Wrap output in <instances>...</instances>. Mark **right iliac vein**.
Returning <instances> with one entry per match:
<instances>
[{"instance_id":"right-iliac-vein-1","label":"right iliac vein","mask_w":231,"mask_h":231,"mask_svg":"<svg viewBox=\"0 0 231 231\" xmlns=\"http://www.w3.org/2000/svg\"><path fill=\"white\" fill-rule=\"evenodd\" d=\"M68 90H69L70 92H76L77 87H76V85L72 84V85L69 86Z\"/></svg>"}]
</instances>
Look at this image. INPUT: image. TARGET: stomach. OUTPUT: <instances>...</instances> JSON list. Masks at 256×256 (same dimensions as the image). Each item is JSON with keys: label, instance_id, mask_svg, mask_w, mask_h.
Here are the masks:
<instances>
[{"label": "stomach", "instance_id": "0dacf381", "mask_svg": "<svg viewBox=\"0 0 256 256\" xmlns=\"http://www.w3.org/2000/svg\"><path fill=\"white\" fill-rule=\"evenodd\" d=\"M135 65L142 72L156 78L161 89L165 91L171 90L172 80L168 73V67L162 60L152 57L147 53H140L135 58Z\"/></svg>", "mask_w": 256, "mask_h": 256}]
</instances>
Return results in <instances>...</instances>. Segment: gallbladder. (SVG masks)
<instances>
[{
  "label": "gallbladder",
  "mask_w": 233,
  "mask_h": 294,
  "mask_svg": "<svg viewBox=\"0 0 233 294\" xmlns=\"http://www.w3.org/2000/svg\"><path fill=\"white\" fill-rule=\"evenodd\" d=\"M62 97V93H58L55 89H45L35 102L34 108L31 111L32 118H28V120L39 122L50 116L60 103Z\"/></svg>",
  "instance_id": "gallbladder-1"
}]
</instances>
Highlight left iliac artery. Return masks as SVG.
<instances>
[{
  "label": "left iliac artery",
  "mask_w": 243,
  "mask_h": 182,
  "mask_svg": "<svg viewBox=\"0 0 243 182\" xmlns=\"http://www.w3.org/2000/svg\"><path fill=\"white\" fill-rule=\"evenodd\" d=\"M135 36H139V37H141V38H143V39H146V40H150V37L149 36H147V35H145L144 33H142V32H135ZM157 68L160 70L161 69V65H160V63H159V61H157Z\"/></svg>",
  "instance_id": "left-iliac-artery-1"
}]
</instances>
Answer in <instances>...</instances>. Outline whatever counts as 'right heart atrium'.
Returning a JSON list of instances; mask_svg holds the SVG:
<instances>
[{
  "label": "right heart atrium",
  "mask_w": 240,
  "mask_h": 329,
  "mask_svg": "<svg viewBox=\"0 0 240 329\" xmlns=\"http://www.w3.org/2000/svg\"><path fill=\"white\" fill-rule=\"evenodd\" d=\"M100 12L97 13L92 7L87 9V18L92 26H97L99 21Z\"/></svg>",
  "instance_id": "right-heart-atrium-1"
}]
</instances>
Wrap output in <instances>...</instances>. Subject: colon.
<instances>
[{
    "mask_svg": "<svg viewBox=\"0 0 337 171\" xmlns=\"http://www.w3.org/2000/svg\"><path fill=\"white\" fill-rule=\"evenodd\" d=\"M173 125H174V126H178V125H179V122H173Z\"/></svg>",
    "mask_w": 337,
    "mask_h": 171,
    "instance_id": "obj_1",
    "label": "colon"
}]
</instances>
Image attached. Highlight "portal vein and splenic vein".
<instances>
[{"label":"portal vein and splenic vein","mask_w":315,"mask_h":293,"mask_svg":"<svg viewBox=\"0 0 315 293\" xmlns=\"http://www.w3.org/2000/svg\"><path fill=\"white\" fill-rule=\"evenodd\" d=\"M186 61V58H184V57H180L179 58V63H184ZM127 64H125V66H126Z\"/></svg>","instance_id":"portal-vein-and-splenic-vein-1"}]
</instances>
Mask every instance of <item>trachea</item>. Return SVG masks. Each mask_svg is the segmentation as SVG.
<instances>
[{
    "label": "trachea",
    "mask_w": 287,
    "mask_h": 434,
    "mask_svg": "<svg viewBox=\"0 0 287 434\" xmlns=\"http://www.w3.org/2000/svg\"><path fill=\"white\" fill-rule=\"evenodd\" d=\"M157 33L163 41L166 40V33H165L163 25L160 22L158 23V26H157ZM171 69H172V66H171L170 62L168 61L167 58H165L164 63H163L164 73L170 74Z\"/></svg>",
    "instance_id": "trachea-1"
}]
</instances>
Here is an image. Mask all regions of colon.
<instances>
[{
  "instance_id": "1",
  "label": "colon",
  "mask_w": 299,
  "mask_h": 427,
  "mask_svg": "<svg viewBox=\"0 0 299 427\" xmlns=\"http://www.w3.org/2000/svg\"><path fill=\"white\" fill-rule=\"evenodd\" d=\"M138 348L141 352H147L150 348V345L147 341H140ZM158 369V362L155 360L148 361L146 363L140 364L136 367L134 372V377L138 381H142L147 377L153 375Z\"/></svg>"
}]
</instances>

WORK INSTRUCTIONS: Write out all of the lines above exactly as they stand, without changing a character.

SOLUTION TO THIS PROBLEM:
Wrap output in <instances>...</instances>. Mark **right iliac vein**.
Returning <instances> with one entry per match:
<instances>
[{"instance_id":"right-iliac-vein-1","label":"right iliac vein","mask_w":231,"mask_h":231,"mask_svg":"<svg viewBox=\"0 0 231 231\" xmlns=\"http://www.w3.org/2000/svg\"><path fill=\"white\" fill-rule=\"evenodd\" d=\"M68 90H69L70 92H76L77 87H76V85L72 84V85L69 86Z\"/></svg>"}]
</instances>
Look at this image. INPUT: image. TARGET: stomach. OUTPUT: <instances>...</instances> JSON list. Masks at 256×256 (same dimensions as the image). Each item is JSON with keys: label, instance_id, mask_svg, mask_w, mask_h.
Here are the masks:
<instances>
[{"label": "stomach", "instance_id": "0dacf381", "mask_svg": "<svg viewBox=\"0 0 256 256\" xmlns=\"http://www.w3.org/2000/svg\"><path fill=\"white\" fill-rule=\"evenodd\" d=\"M135 65L142 72L156 78L161 89L165 91L171 90L172 80L168 73V67L162 60L152 57L147 53H140L135 58Z\"/></svg>", "mask_w": 256, "mask_h": 256}]
</instances>
Return results in <instances>...</instances>. Segment: gallbladder. (SVG masks)
<instances>
[{
  "label": "gallbladder",
  "mask_w": 233,
  "mask_h": 294,
  "mask_svg": "<svg viewBox=\"0 0 233 294\" xmlns=\"http://www.w3.org/2000/svg\"><path fill=\"white\" fill-rule=\"evenodd\" d=\"M62 97V93H58L55 89H45L35 102L34 108L31 111L32 118H28V120L39 122L50 116L60 103Z\"/></svg>",
  "instance_id": "gallbladder-1"
}]
</instances>
Highlight left iliac artery. Return masks as SVG.
<instances>
[{
  "label": "left iliac artery",
  "mask_w": 243,
  "mask_h": 182,
  "mask_svg": "<svg viewBox=\"0 0 243 182\" xmlns=\"http://www.w3.org/2000/svg\"><path fill=\"white\" fill-rule=\"evenodd\" d=\"M135 36H139V37H141V38H143V39H146V40H150V37L149 36H147V35H145L144 33H142V32H135ZM157 68L160 70L161 69V65H160V63H159V61H157Z\"/></svg>",
  "instance_id": "left-iliac-artery-1"
}]
</instances>
Answer in <instances>...</instances>. Outline whatever counts as 'right heart atrium'.
Returning a JSON list of instances; mask_svg holds the SVG:
<instances>
[{
  "label": "right heart atrium",
  "mask_w": 240,
  "mask_h": 329,
  "mask_svg": "<svg viewBox=\"0 0 240 329\" xmlns=\"http://www.w3.org/2000/svg\"><path fill=\"white\" fill-rule=\"evenodd\" d=\"M100 12L97 13L92 7L87 9V18L92 26H97L99 21Z\"/></svg>",
  "instance_id": "right-heart-atrium-1"
}]
</instances>
Wrap output in <instances>...</instances>. Subject: colon.
<instances>
[{
    "mask_svg": "<svg viewBox=\"0 0 337 171\" xmlns=\"http://www.w3.org/2000/svg\"><path fill=\"white\" fill-rule=\"evenodd\" d=\"M173 125H174V126H178V125H179V122H173Z\"/></svg>",
    "mask_w": 337,
    "mask_h": 171,
    "instance_id": "obj_1",
    "label": "colon"
}]
</instances>
Image attached. Highlight "portal vein and splenic vein".
<instances>
[{"label":"portal vein and splenic vein","mask_w":315,"mask_h":293,"mask_svg":"<svg viewBox=\"0 0 315 293\" xmlns=\"http://www.w3.org/2000/svg\"><path fill=\"white\" fill-rule=\"evenodd\" d=\"M186 61V58H184V57H180L179 58V63H184ZM127 64H125V66H126Z\"/></svg>","instance_id":"portal-vein-and-splenic-vein-1"}]
</instances>
Mask every instance of <item>trachea</item>. Return SVG masks. Each mask_svg is the segmentation as SVG.
<instances>
[{
    "label": "trachea",
    "mask_w": 287,
    "mask_h": 434,
    "mask_svg": "<svg viewBox=\"0 0 287 434\" xmlns=\"http://www.w3.org/2000/svg\"><path fill=\"white\" fill-rule=\"evenodd\" d=\"M157 33L163 41L166 40V33H165L163 25L160 22L158 23V26H157ZM171 69H172V66H171L170 62L168 61L167 58H165L164 63H163L164 73L170 74Z\"/></svg>",
    "instance_id": "trachea-1"
}]
</instances>
Here is an image. Mask all regions of colon.
<instances>
[{
  "instance_id": "1",
  "label": "colon",
  "mask_w": 299,
  "mask_h": 427,
  "mask_svg": "<svg viewBox=\"0 0 299 427\" xmlns=\"http://www.w3.org/2000/svg\"><path fill=\"white\" fill-rule=\"evenodd\" d=\"M138 348L141 352H147L150 348V345L147 341H140ZM158 369V362L155 360L148 361L146 363L140 364L136 367L134 372V377L138 381H142L147 377L153 375Z\"/></svg>"
}]
</instances>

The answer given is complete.